Posted by Carolyn on Saturday, July 13, 2013
I stumbled on this while looking for an answer to my question. I know how to make a tone matrix and how to use it, but I can't figure out what the left hand plays. I thought that you could play two rows at the same time, but doesn't that create harmony, making it tonal and not atonal? What do I do?
Posted by Lapo on Saturday, July 13, 2013
It doesn't really matter which way you start your original row. If you prefer to call right-to-left your original row, then the opposite, left-to-right, is the retrograde.

Once you have your palette filled in, just choose whichever rows you like the sound of for any particular place within your composition.
Posted by Carolyn on Thursday, November 8, 2012
Very interesting ... As you know , Japanese read from right to left and top to bottom, and it's supposed to give me the retrograde but no inverted retrograde. I don't have a talent to compose you have any right to left & top to bottom samples ?
Posted by Mitsuyo on Thursday, November 8, 2012
Why is a-tonal or serial music any less expressive than music from the Common Era? Isn't a piece of music, despite the method of composition from which it was brought into being, an inanimate object and thus incapable of expressing anything nay mean anything? If inanimate objects express anything then they do only by virtue of us saying so. In other words, music cannot be literally sad, glad, happy or mad because inanimate objects do not have the capacity for human emotions. Perhaps inanimate objects like music or sunsets can be all those things in a metaphorical sense. However, to say that serial music is not "truly expressive" or as expressive as tonal music is like saying rivers are not as expressive as sunsets. I love your peice by the way. Joe Composer
Posted by Joe on Friday, September 28, 2012
The dynamics are totally at the discretion of the composer. The 12-tone theory only dictates the pitches that must be used. The composer has complete freedom to choose timing, dynamics, rhythm, orchestration in short, everything else.

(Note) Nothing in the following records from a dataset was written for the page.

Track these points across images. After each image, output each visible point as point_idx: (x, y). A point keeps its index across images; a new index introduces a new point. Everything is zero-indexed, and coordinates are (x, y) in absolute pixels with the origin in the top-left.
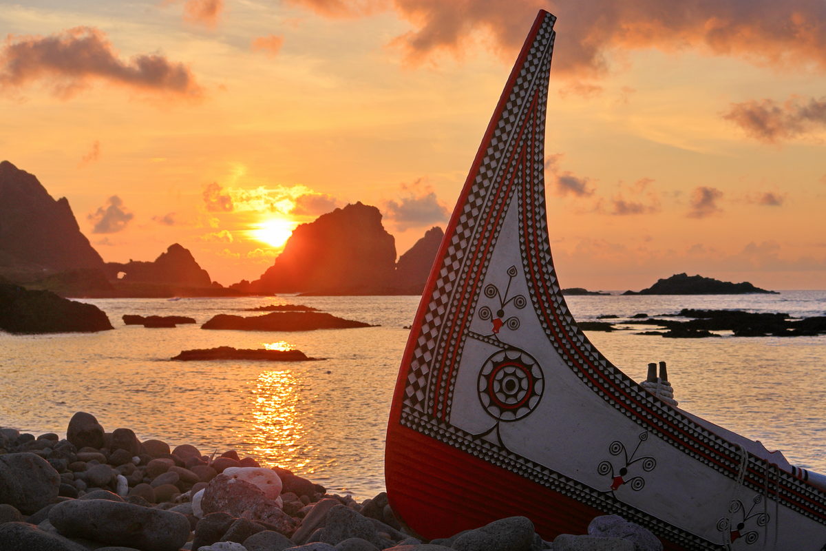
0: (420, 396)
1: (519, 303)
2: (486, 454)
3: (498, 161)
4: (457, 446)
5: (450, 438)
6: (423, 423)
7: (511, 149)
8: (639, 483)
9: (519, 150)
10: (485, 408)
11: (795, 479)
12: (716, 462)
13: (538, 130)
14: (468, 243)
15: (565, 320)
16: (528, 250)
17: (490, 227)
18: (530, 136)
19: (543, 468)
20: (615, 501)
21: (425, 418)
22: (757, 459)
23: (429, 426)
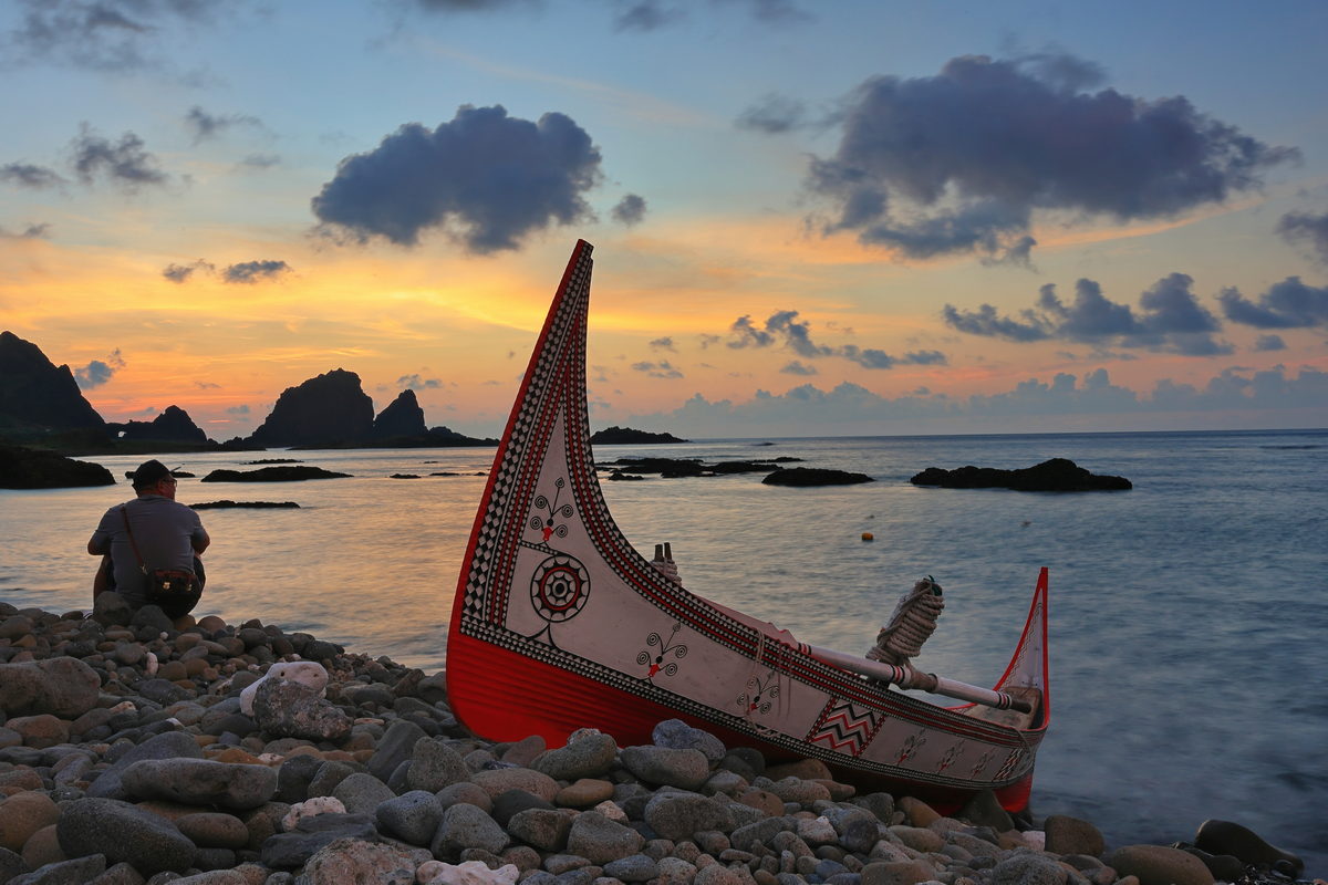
0: (478, 604)
1: (567, 512)
2: (538, 654)
3: (545, 380)
4: (512, 648)
5: (506, 642)
6: (481, 630)
7: (556, 369)
8: (673, 668)
9: (563, 369)
10: (538, 612)
11: (802, 655)
12: (738, 646)
13: (579, 351)
14: (519, 457)
15: (608, 525)
16: (574, 462)
17: (539, 443)
18: (573, 357)
19: (589, 662)
20: (652, 686)
21: (483, 625)
22: (771, 640)
23: (486, 632)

Posted by Carolyn on Monday, January 23, 2012
I am working on 12 Tone compositions in my Music Theory class and I was wondering how exactly dynamics are calculated into this randomness. Could you help me out here?
Posted by Aaron on Sunday, January 22, 2012
I like the resulting piece though I do believe serialism to be expressive. The idea of consonance and dissonance goes back to Plato and the harmonic proportion. This meant that only 4ths and 5ths of the octaves were consonant and gradually other 'proportions' were introduced or accepted (like 3rds and 6ths). I also think it is a common mistake to call it a 'technique'. It is not actually a technique at all, it is a philosophy. In that by using the linear patterns of all the notes the music was ultimately unified. Thus, the completion of the tone row "...provided a philosophical base and singular unity of expression that is based on musical truth and meaning" (2011, SC). Just some of my thoughts...

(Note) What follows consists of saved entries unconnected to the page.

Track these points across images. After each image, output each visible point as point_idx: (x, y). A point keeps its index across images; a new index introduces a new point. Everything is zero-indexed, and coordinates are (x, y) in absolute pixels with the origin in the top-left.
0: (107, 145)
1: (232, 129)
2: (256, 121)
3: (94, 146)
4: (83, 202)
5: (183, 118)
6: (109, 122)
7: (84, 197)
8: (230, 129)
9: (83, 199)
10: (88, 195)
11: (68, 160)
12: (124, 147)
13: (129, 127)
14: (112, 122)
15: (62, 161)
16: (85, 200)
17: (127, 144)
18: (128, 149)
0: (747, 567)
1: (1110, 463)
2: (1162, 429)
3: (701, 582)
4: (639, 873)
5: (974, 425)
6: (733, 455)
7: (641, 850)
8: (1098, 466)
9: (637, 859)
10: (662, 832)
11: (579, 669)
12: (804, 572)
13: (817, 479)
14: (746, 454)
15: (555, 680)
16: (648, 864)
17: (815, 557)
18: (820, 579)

Posted by Gerald on Thursday, January 12, 2012
You're most welcome!
Posted by Carolyn on Wednesday, April 29, 2009
THANK YOU you have made 12 tone composition make sense and it has helped me so much! x
Posted by Rachel on Wednesday, April 29, 2009
Agreed.  I've always believed that music should come from the heart, and speak to the heart.  20th-century compositional techniques are rather like working through an interesting puzzle.  (In fact, I wrote this document in response to a friend who was telling me about Soduko.)  It's an entertaining intellectual exercise, which might yield some aesthetically pleasing results, but I can't see how it could ever be truly expressive.
Posted by Carolyn on Saturday, June 7, 2008
Interesting. Weird, but interesting.